Integrate fitted ellipse
You need first to find angle at which the ellipse points are with y=cy then integrate ellipse between these two angles. The other half is the same just integrate angles + PI. To determine which half it is just compute point in the middle between angle range and decide according y>=cy ...
[Edit2] Here updated C++ code I busted for this:
picture pic0,pic1,pic2;
// pic0 - source
// pic1 - output
float a,b,a0,a1,da,xx0,xx1,yy0,yy1,ll0,ll1;
int x,y,i,threshold=127,x0,y0,x1,y1,cx,cy,ax,ay,bx,by,aa,bb,dd,l0,l1;
pic1=pic0;
// bbox,center,recolor (white,black)

+ + + + +

**ACTIONS TO TAKE**
A – Reproduce the text on integrating a fitted ellipse in full, word for word.
B – In the records, rewrite the lines from the line with "you have any queries." up to and including the line with "This helps in", replacing "account audit" with "profile review" and leaving everything else unchanged. Return only those lines.
The text and the records were drawn from separate sources.

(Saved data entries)

+ + + + +

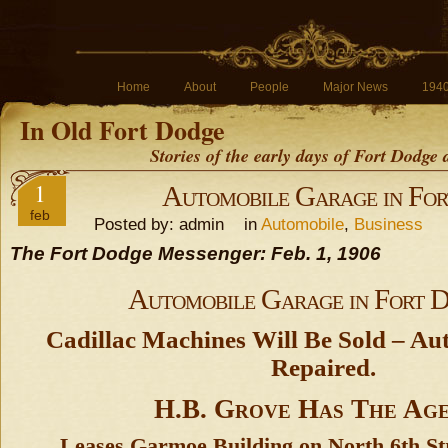
Home
About
People
Major News
194
In Old Fort Dodge
Stories of the early days of Fort Dodge
1
Automobile Garage in Fo
feb
Posted by: admin in
Automobile
,
Business
The Fort Dodge Messenger: Feb. 1, 1906
Automobile Garage in Fort 
Cadillac Machines Will Be Sold – Au
Repaired.
H.B. Grove Has The Ag
Leases Garmoe Building on North 6th St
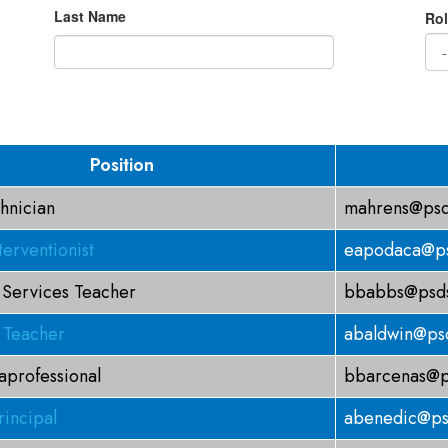
Last Name
Rol
Position
hnician
mahrens@psd
terventionist
eapodaca@ps
 Services Teacher
bbabbs@psds
 Teacher
abaldwin@psd
aprofessional
bbarcenas@p
rincipal
abenedic@ps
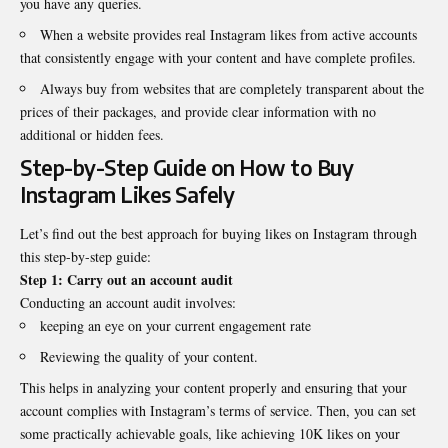
you have any queries.
When a website provides real Instagram likes from active accounts
that consistently engage with your content and have complete profiles.
Always buy from websites that are completely transparent about the
prices of their packages, and provide clear information with no
additional or hidden fees.
Step-by-Step Guide on How to
Buy
Instagram Likes
Safely
Let’s find out the best approach for buying likes on Instagram through
this step-by-step guide:
Step 1:
Carry out an account audit
Conducting an account audit involves:
keeping an eye on your current engagement rate
Reviewing the quality of your content.
This helps in analyzing your content properly and ensuring that your
account complies with Instagram’s terms of service. Then, you can set
some practically achievable goals, like achieving 10K likes on your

+ + + + +

**SOLVED TASKS**
A –
Integrate fitted ellipse
You need first to find angle at which the ellipse points are with y=cy then integrate ellipse between these two angles. The other half is the same just integrate angles + PI. To determine which half it is just compute point in the middle between angle range and decide according y>=cy ...
[Edit2] Here updated C++ code I busted for this:
picture pic0,pic1,pic2;
// pic0 - source
// pic1 - output
float a,b,a0,a1,da,xx0,xx1,yy0,yy1,ll0,ll1;
int x,y,i,threshold=127,x0,y0,x1,y1,cx,cy,ax,ay,bx,by,aa,bb,dd,l0,l1;
pic1=pic0;
// bbox,center,recolor (white,black)

B –
you have any queries.
When a website provides real Instagram likes from active accounts
that consistently engage with your content and have complete profiles.
Always buy from websites that are completely transparent about the
prices of their packages, and provide clear information with no
additional or hidden fees.
Step-by-Step Guide on How to
Buy
Instagram Likes
Safely
Let’s find out the best approach for buying likes on Instagram through
this step-by-step guide:
Step 1:
Carry out an profile review
Conducting an profile review involves:
keeping an eye on your current engagement rate
Reviewing the quality of your content.
This helps in analyzing your content properly and ensuring that your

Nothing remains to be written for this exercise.